Nathaniel Benchley
Nathaniel Benchley was born in Newton, Massachusetts, United States on November 13th, 1915 and is the Screenwriter. At the age of 66, Nathaniel Benchley biography, profession, age, height, weight, eye color, hair color, build, measurements, education, career, dating/affair, family, news updates, and networth are available.
At 66 years old, Nathaniel Benchley physical status not available right now. We will update Nathaniel Benchley's height, weight, eye color, hair color, build, and measurements.
After the war Benchley worked for the weekly magazine Newsweek as an assistant drama editor. Harcourt, Brace published Benchley's first book in 1950, Side Street, a novel featuring "hilarious activities of two New York City families living in the East Sixties"—that is, living on the East Side of Manhattan near 60th Street.
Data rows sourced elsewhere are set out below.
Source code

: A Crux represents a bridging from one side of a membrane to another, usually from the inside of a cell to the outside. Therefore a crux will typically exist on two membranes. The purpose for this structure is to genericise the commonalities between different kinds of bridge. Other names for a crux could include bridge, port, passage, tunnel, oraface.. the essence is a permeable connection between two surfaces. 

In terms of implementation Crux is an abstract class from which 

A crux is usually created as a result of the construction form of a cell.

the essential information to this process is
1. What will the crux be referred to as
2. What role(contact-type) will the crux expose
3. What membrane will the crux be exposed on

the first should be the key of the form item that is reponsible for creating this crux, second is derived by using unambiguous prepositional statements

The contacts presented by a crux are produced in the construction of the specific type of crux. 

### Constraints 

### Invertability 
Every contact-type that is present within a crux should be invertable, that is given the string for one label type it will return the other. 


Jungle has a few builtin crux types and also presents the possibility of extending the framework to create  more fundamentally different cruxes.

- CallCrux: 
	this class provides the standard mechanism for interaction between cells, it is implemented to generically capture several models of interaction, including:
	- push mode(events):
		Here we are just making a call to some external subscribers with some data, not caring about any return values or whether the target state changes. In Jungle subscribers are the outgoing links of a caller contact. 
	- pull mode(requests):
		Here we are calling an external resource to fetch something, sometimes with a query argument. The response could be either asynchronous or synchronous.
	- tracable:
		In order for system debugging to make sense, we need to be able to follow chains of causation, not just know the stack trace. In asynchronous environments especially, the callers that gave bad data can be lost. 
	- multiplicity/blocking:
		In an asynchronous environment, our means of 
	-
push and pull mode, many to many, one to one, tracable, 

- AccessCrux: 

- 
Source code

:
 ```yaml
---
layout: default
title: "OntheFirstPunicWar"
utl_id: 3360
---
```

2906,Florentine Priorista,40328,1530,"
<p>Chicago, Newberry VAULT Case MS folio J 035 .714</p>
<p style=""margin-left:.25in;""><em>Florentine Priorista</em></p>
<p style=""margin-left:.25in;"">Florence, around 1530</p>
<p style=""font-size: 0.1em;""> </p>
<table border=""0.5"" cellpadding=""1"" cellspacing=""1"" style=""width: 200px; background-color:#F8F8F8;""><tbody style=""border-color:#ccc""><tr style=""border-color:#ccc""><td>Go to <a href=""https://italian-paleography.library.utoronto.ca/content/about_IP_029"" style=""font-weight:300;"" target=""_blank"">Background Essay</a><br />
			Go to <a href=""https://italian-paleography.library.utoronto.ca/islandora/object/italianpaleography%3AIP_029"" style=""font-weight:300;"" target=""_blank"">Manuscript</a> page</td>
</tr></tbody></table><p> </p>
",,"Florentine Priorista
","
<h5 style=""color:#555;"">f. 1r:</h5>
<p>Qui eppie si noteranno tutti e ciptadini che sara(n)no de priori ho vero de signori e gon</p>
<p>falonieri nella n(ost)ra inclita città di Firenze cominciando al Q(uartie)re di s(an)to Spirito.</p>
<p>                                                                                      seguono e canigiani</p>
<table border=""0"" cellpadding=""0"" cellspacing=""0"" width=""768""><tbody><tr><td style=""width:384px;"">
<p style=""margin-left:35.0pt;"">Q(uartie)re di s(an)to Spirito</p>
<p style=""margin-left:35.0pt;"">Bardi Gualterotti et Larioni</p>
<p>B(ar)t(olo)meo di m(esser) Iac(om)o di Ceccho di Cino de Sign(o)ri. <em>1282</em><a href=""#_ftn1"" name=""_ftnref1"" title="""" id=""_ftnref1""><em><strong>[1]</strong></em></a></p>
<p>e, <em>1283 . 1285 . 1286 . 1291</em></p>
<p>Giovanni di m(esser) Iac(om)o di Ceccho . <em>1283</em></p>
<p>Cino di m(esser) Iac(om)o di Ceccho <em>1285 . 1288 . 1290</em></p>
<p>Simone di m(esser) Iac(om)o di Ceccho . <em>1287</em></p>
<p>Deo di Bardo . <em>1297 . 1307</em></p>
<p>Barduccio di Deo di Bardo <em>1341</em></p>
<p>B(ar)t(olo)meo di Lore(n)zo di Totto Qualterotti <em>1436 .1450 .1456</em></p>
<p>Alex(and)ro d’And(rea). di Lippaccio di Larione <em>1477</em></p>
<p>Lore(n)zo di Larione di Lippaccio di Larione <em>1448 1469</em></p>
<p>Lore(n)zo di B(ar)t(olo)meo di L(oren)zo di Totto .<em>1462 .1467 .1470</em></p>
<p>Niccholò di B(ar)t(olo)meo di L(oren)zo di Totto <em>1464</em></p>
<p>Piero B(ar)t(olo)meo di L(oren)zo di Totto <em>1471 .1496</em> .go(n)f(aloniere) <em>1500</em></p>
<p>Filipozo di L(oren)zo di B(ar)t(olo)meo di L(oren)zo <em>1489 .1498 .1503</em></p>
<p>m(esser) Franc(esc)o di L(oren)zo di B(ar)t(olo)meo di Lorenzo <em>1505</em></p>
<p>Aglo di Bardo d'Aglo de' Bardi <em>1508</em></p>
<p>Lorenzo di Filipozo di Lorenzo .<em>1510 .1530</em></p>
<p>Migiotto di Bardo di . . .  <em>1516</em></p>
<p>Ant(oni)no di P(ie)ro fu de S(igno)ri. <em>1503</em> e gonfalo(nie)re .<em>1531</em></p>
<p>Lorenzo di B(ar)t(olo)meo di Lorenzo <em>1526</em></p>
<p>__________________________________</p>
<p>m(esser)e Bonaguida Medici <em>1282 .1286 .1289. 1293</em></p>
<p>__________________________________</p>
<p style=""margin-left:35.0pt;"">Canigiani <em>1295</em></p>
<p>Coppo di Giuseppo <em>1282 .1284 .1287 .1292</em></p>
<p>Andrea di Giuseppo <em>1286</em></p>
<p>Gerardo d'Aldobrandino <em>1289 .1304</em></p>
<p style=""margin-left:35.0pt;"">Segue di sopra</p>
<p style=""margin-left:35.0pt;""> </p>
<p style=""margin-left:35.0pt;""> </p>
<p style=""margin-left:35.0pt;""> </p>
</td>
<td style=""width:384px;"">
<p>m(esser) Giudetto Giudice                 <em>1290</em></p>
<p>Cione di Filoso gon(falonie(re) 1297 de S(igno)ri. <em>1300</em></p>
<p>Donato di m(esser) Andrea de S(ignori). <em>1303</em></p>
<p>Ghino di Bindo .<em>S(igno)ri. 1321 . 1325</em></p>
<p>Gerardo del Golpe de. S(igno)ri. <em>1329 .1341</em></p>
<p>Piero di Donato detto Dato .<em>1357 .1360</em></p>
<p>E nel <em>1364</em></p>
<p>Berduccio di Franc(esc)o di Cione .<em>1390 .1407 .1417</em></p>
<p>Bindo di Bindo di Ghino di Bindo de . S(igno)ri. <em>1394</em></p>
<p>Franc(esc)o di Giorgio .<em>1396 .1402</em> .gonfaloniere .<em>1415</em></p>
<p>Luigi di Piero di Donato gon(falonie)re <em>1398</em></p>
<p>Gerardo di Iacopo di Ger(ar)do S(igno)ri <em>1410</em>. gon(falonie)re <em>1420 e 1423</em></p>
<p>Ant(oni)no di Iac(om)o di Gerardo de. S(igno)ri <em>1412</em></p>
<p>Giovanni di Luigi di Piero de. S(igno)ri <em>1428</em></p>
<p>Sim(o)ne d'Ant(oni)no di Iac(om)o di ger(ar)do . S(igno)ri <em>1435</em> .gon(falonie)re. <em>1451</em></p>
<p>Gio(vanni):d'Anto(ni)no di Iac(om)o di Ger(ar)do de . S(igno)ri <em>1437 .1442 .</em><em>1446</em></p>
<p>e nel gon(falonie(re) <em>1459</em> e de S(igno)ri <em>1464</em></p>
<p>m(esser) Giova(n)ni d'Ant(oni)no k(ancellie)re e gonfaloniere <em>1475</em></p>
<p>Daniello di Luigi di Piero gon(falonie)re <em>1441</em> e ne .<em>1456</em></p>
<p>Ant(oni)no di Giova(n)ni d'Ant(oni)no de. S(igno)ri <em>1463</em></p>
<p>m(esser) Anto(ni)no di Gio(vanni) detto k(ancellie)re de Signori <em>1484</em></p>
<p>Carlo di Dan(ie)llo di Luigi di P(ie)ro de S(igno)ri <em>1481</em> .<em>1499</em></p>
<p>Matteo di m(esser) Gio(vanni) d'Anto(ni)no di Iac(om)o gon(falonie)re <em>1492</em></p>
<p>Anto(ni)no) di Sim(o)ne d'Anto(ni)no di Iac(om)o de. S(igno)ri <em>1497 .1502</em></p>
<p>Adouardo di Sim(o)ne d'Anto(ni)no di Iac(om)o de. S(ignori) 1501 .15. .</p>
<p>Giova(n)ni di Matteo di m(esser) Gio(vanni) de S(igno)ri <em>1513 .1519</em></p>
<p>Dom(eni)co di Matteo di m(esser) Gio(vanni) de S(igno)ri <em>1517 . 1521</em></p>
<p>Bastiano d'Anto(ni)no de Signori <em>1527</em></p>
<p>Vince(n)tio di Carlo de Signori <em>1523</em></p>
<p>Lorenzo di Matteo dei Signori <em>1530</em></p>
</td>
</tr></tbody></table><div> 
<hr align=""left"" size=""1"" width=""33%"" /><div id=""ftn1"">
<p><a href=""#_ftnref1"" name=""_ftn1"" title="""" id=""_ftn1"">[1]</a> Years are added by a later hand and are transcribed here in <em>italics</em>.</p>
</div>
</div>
He wrote a biography of his father Robert that McGraw-Hill published in 1955. In 1960 Harper & Row published his second novel, Sail a Crooked Ship, and Random House his first children's book, retold from Sindbad the Sailor with illustrations by Tom O'Sullivan.
Benchley was the respected author of much children's fiction that provides readers an experience of certain animal species, historical settings, and so on (Oscar Otter, Sam the Minuteman, etc). He presented diverse locales and topics: for instance, Bright Candles recounts the experiences of a 16-year-old Danish boy during the German occupation of Denmark in World War II; Small Wolf features a Native American boy who meets white men on the island of Manhattan and learns that their ideas about land are different from those of his own people.
Sail a Crooked Ship was adapted as a black-and-white comedy feature film of the same name by Columbia Pictures in 1961. His 1961 novel The Off-Islanders was made into comedy feature The Russians Are Coming, the Russians Are Coming by director/producer Norman Jewison in 1965. The Visitors (1965) was adapted as a horror/comedy feature The Spirit Is Willing by Paramount Pictures in 1967.
Benchley was a friend of the actor Humphrey Bogart and wrote a Bogart biography published in 1975. In October of that year, ABC showed the made-for-TV drama Sweet Hostage, based on his 1968 novel Welcome to Xanadu.